Background: The Equal Employment Opportunity Commission (EEOC) brought suit on behalf of certain Exxon employees, alleging that Exxon's substance abuse policy violates the ADA.
The policy permanently removed any employee who has undergone treatment for substance abuse from certain safety-sensitive, little-supervised positions. Exxon adopted the policy in response to the 1989 Exxon Valdez incident. Concerns arose that the tanker's chief officer's alcoholism, which had previously been treated, might have contributed to the accident.
The EEOC challenged Exxon’s blanket exclusion of former substance abusers as invalid on its face on the ground that it violated the ADA because it did not provide for an individualized assessment of each particular employee’s situation. Exxon argued that such an assessment would be impractical or impossible, given the difficulty of reliably predicting an individual’s relapse into substance abuse.
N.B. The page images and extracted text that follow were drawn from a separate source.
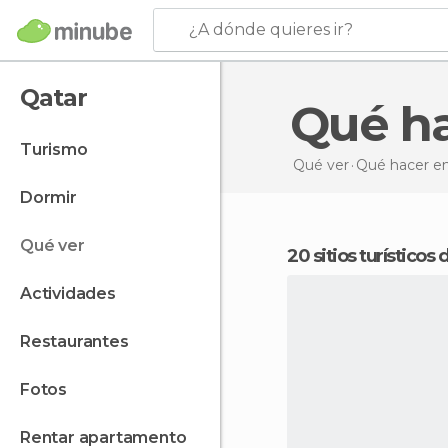
¿A dónde quieres ir?
Qatar
Qué h
turismo
Qué ver
Qué hacer
en
dormir
qué ver
20 sitios turísticos
actividades
restaurantes
fotos
rentar apartamento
The ADA prohibits an employer from using qualification standards that screen out a disabled individual or class. An employer may raise certain affirmative defenses to such a charge. The relevant portions of the statute's “Defenses” provision read:
“It may be a defense to a charge of discrimination under this chapter that an alleged application of qualification standards … that screen out or tend to screen out or otherwise deny a job or benefit to an individual with a disability has been shown to be job-related and consistent with business necessity…. The term ‘qualification standards’ may include a requirement that an individual shall not pose a direct threat to the health or safety of other individuals in the workplace.”
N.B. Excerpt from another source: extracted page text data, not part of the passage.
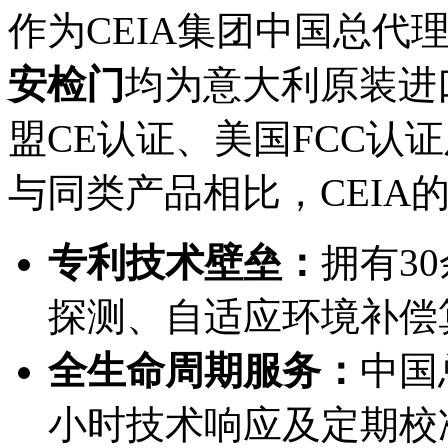
作为CEIA集团中国总代
安检门
均为意大利原装进
盟CE认证、美国FCC认
与同类产品相比，CEIA
专利技术壁垒：
拥有3
探测、自适应环境补偿
全生命周期服务：
中国
小时技术响应及定期校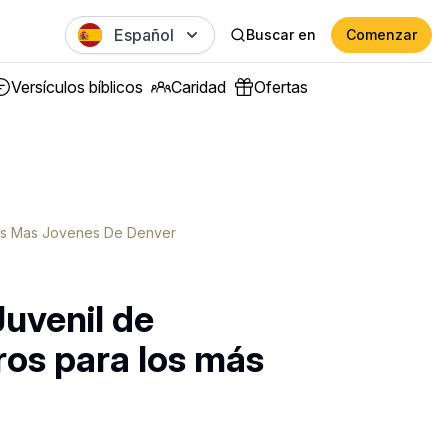
Español
Buscar en
Comenzar
Versículos bíblicos
Caridad
Ofertas
Los Mas Jovenes De Denver
uvenil de
ros para los más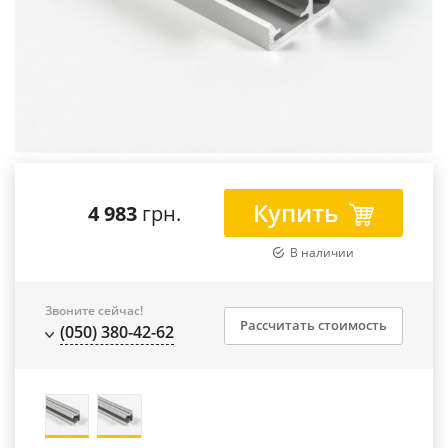
Купить
4 983
грн.
В наличии
Звоните сейчас!
Рассчитать стоимость
(050) 380-42-62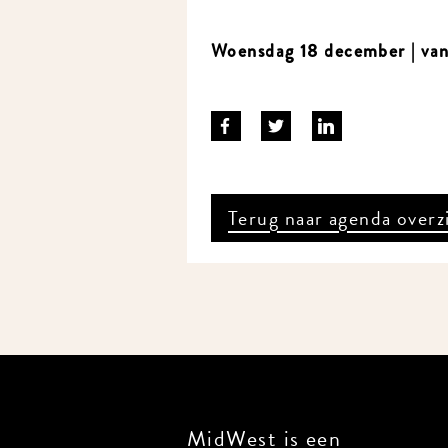
Woensdag 18 december | vana
Terug naar agenda overz
MidWest is een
The court noted that safety-based qualification standards are an accepted ground for a defense, but the question before the court was whether an employer may defend the questioned personnel decision as based on a standard justified as a business necessity or must demonstrate a “direct threat” in each circumstance.
Court’s Opinion: Overturning the lower court’s grant of partial summary judgment in favor of the EEOC, the Fifth Circuit held that an employer need not meet the “direct threat” test when attempting to justify a generally-applied, safety-based qualification standard, as opposed to the individualized risk presented by a particular disabled worker. Instead, an employer need only establish that its standard is “job-related” and “consistent with business necessity.”
The court emphasized, however, that proof of “business necessity” still requires proof that the risks presented are real and not the product of stereotypical assumptions, and that any evaluation of the risks sought to be addressed by the standard must take into account the magnitude of possible harm and the probability of its occurrence.